A Brief History of Reproduction

Draftsman-Vintage
Draftsman-Vintage

No, no, no – not the baby making kind! The blueprint kind. I’ve been thinking about this subject because a client just showed me the original blueprints of a house his parents built in 1938. That deep velvety blue background with white lines obviously drawn with a pencil reminded me of my early days using a T-square and drafting board.

Original blueprint for Empress Theatre in Montreal
This example of an early architectural drawing is Alcide Chaussé’s original 1920’s era front elevation of the Empress Theatre in Montreal.

Early building illustrations were one offs, and they were not always two dimensional. The Romans would carve full size façade templates into large stone paved areas. Renaissance furniture makers invented perspectives using inlaid wood of different colors on cabinet doors.

Duomo model
Duomo model

Intricate wood models of buildings, like Brunelleschi’s model of the Duomo, might occupy an entire room. Carvers would carry miniature carvings as samples. More common were ink drawings, on vellum (chalk powdered skin) in the West and paper in the East.
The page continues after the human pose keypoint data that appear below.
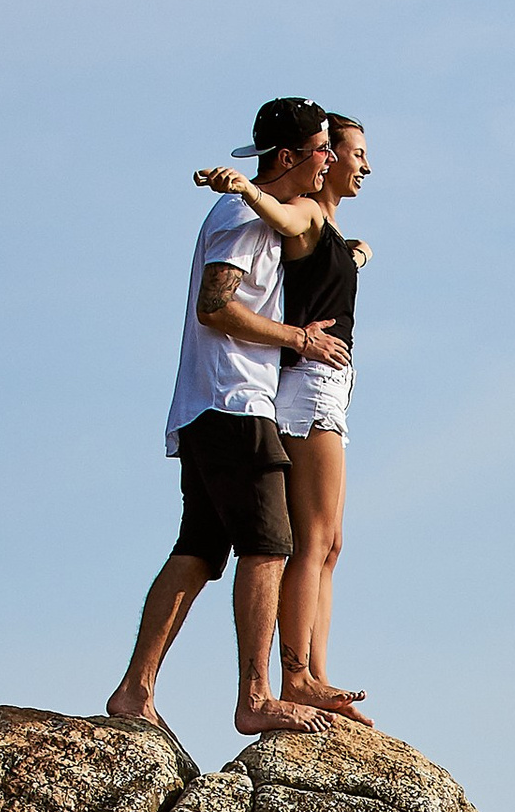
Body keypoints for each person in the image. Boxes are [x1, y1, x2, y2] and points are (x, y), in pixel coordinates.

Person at [105, 96, 354, 736]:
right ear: (292, 157)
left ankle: (134, 690)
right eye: (323, 149)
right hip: (233, 402)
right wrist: (298, 339)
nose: (329, 161)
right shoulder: (243, 219)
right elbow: (214, 307)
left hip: (210, 406)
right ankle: (255, 696)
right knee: (271, 545)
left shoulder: (257, 215)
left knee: (199, 549)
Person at [194, 109, 370, 722]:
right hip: (303, 386)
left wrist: (357, 255)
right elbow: (282, 217)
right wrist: (246, 187)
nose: (356, 165)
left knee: (329, 542)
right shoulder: (295, 213)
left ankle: (313, 672)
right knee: (307, 539)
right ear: (304, 156)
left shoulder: (330, 230)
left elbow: (319, 259)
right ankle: (297, 676)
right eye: (343, 151)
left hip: (323, 383)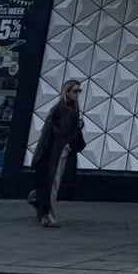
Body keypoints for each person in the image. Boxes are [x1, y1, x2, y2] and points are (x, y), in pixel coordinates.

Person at [27, 79, 87, 227]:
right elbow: (48, 132)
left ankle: (38, 201)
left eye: (79, 91)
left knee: (58, 183)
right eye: (74, 91)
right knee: (53, 183)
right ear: (67, 92)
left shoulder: (73, 108)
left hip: (65, 150)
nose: (77, 94)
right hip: (56, 151)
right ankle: (48, 215)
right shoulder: (59, 109)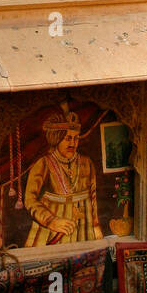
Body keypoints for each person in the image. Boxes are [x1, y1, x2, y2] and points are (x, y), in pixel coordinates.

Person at [23, 105, 102, 246]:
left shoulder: (87, 163)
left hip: (84, 227)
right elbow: (30, 199)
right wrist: (51, 221)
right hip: (53, 229)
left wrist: (95, 227)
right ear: (57, 138)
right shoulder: (43, 163)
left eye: (76, 138)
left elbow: (93, 196)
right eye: (68, 138)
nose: (73, 143)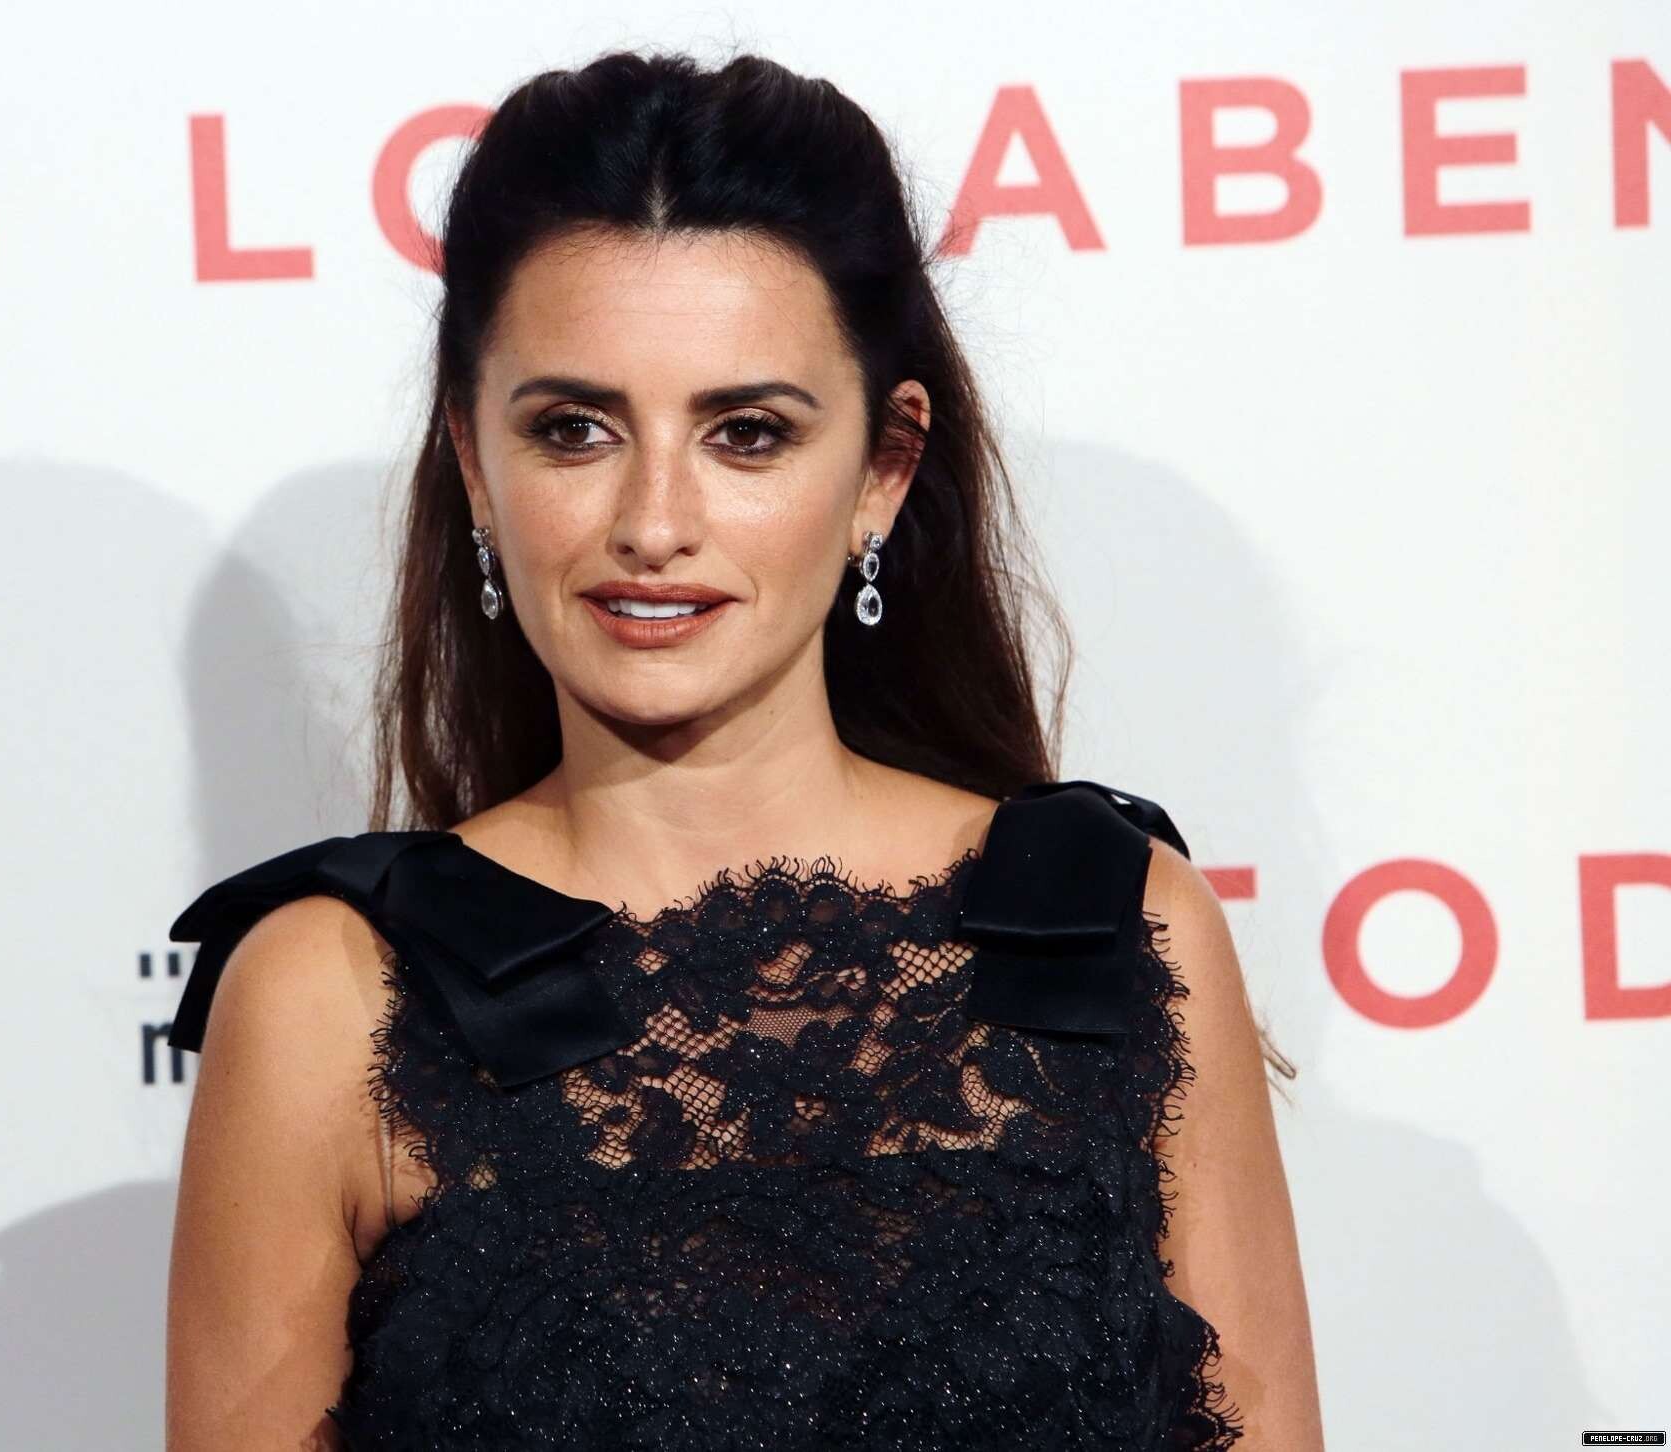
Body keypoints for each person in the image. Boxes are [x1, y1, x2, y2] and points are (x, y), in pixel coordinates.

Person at [163, 47, 1323, 1451]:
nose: (654, 522)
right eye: (574, 430)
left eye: (748, 434)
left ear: (884, 469)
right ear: (474, 460)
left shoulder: (1115, 926)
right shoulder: (331, 995)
None of these illustrations could easily be reproduced.

Reproduction and printing was first developed around 200 AD by the Chinese. They created wood block printing on cloth to create patterned fabrics. By the 7th century it had evolved to print books on paper. In the 15th century this technique had diffused into Europe. However, illustrations were still rare. For example, first century Roman architect Vitruvius’ 10 volume De Architectura Latin treatise on architecture was hand copied for centuries before being translated and printed with illustrations by Cesare Cesariano in 1521. In the same century, the Italian Renaissance architect, Palladio, set a new standard for architectural pattern books with his large format folios illustrating classical architecture, printed with intaglio copper plates.

Menokin original blueprint
Original architect’s drawings of the Menokin house circa 1769

But none of these printing advances changed the basic system of hand drawing with ink to design and construct buildings. The 1769 ink on vellum drawing (above) of one of Encore’s projects, Menokin, a Virginia Northern Neck plantation house, shows the first floor and front façade of the main house and two outbuildings. As far as we know, that was the complete set of plans used to construct the Palladian style buildings.
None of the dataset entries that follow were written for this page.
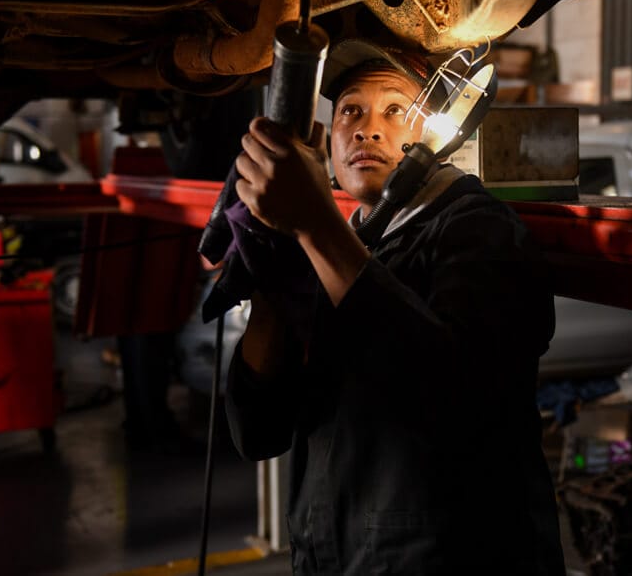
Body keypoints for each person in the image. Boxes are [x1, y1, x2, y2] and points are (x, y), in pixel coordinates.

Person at [223, 40, 565, 574]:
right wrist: (272, 260)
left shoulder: (477, 229)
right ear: (329, 143)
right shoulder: (331, 247)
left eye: (395, 109)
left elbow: (450, 398)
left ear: (429, 130)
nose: (367, 128)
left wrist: (315, 225)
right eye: (350, 111)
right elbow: (258, 431)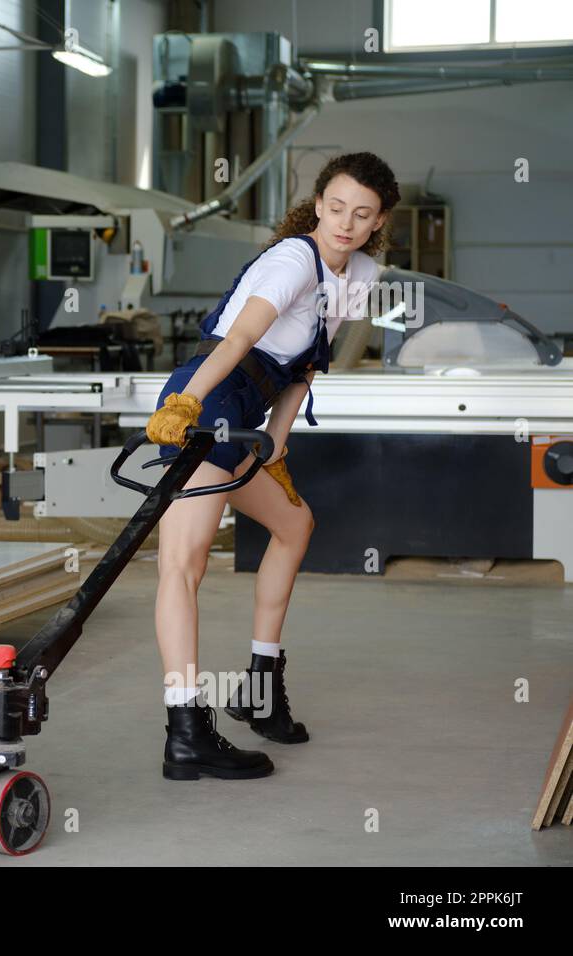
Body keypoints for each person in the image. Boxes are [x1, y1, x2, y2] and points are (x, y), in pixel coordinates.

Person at [145, 151, 400, 781]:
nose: (345, 222)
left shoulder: (361, 273)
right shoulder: (292, 260)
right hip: (208, 401)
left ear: (378, 222)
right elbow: (237, 343)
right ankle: (185, 733)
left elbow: (307, 362)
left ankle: (259, 691)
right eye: (336, 207)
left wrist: (277, 443)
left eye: (361, 214)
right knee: (185, 562)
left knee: (294, 525)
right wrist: (186, 402)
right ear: (318, 205)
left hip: (249, 415)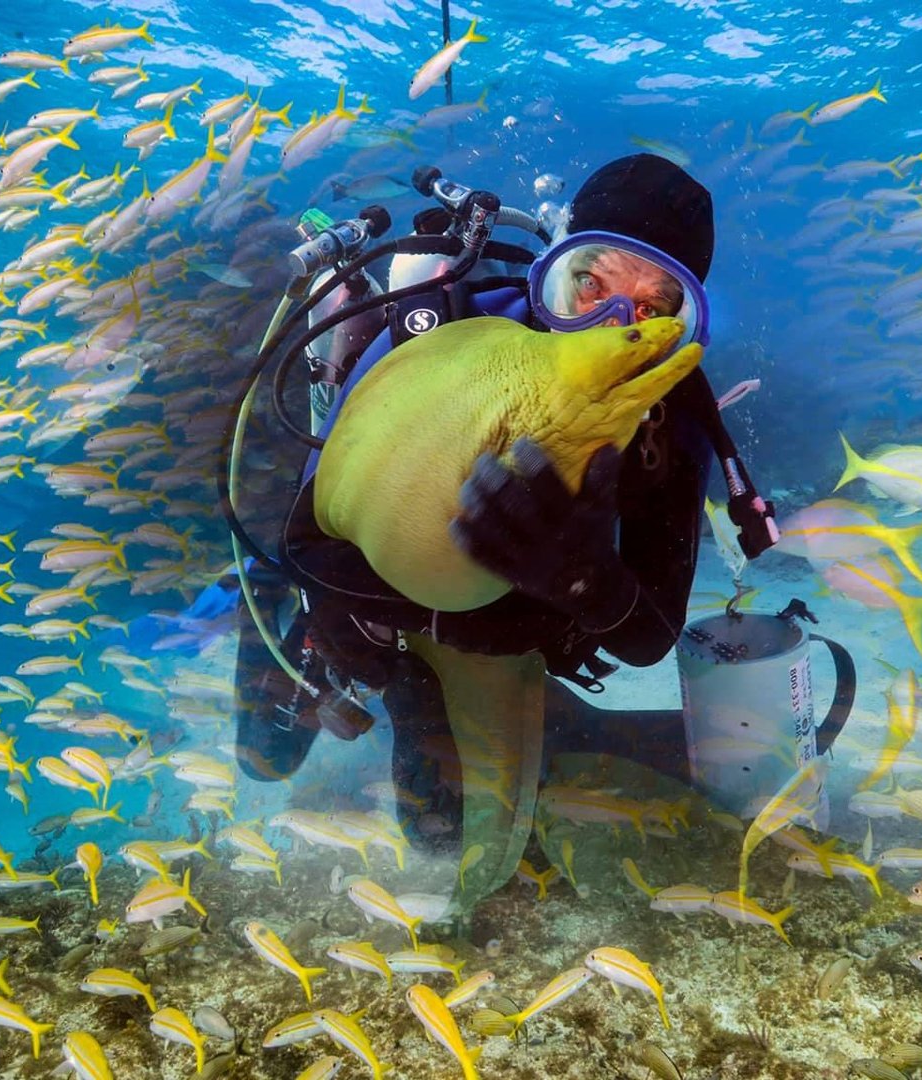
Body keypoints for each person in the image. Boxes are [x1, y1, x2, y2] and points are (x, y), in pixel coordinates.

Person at [234, 154, 760, 907]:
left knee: (449, 838)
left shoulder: (664, 422)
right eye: (591, 282)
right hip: (381, 627)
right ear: (552, 267)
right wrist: (396, 621)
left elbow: (646, 638)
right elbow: (307, 535)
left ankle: (541, 732)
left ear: (682, 325)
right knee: (268, 762)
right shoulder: (448, 326)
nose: (617, 325)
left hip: (519, 649)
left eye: (654, 309)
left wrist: (582, 576)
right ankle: (328, 665)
To make copies of drawings such as these, thin, hand-made, cotton rag paper was laid over the vellum sheet, and the drawing was hand traced. The graphite pencil was invented in 1795 by one of Napoleon’s engineers, and it slowly supplanted ink for initial drawings. But it wasn’t until the mid-19th century, that mechanically made wood-fiber tracing paper and vellum became much less expensive than rag paper or animal skin.
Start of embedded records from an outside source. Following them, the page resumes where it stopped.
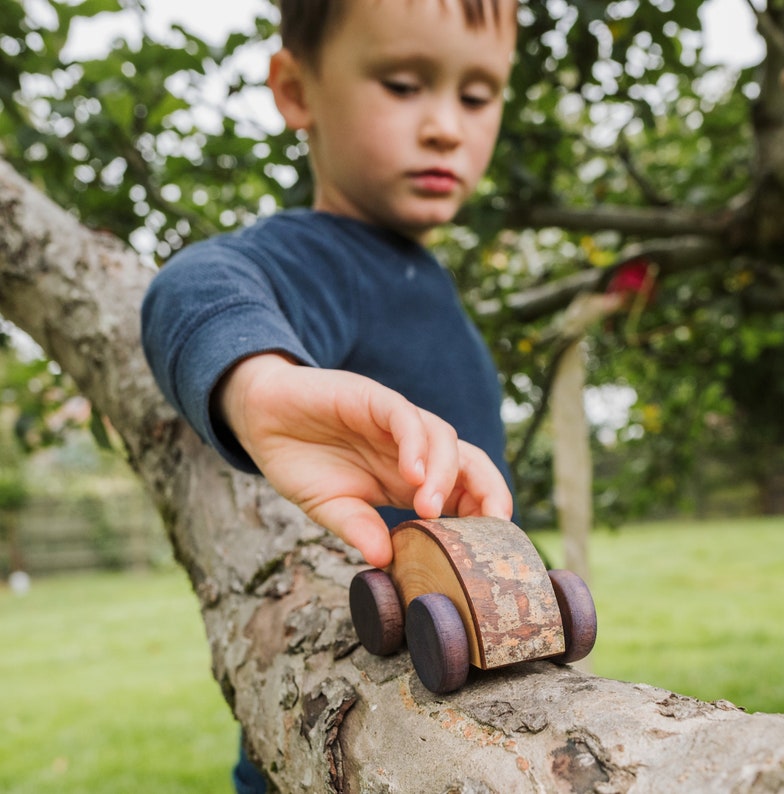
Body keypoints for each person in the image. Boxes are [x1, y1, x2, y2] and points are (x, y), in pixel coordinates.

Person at [141, 0, 518, 791]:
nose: (447, 125)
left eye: (477, 95)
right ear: (296, 91)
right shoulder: (320, 254)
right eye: (405, 83)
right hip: (352, 720)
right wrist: (260, 382)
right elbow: (194, 285)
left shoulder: (421, 272)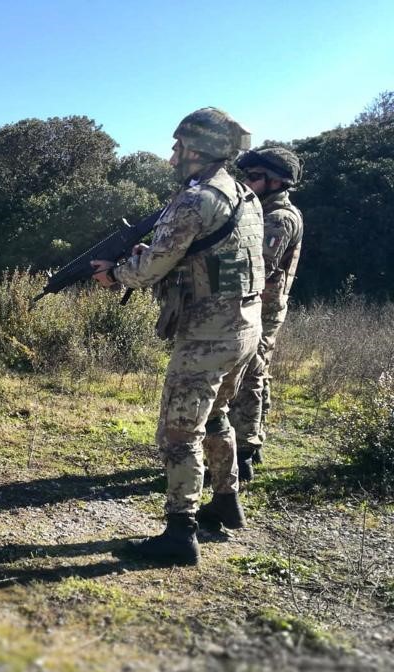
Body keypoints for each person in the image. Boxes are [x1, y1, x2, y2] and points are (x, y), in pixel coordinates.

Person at [91, 107, 264, 564]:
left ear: (197, 149)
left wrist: (117, 276)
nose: (171, 158)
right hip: (245, 326)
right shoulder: (245, 195)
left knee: (178, 433)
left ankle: (179, 534)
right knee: (217, 416)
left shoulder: (194, 200)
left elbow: (153, 266)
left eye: (177, 148)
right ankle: (225, 503)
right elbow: (213, 257)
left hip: (207, 334)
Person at [229, 146, 305, 480]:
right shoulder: (260, 211)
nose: (246, 182)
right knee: (257, 372)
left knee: (250, 374)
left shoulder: (278, 218)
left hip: (262, 307)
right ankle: (253, 442)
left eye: (254, 176)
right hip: (258, 304)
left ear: (276, 182)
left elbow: (255, 267)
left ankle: (243, 452)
So, how did the actual “blueprint” come about? The chemistry of the blueprint process was discovered by British astronomer and photographer Sir John Hershel in 1842. A translucent drawing is laid on a chemically coated paper and exposed to ultraviolet light, then exposed to ammonia gas. The shaded areas below lines remain white while most the paper remains blue. The process can be repeated to produce many sets of drawings. Blueprinting became so universal that even today a set of building plans is often called “the blueprints.”

In the 20th century the Diazo process, which produces “whiteprints” (dark blue lines on a white background), replaced blueprinting. In turn, nearly all drawing printing is now done by digital scanning and printing, officially known as Xerography after being invented by the Xerox Company.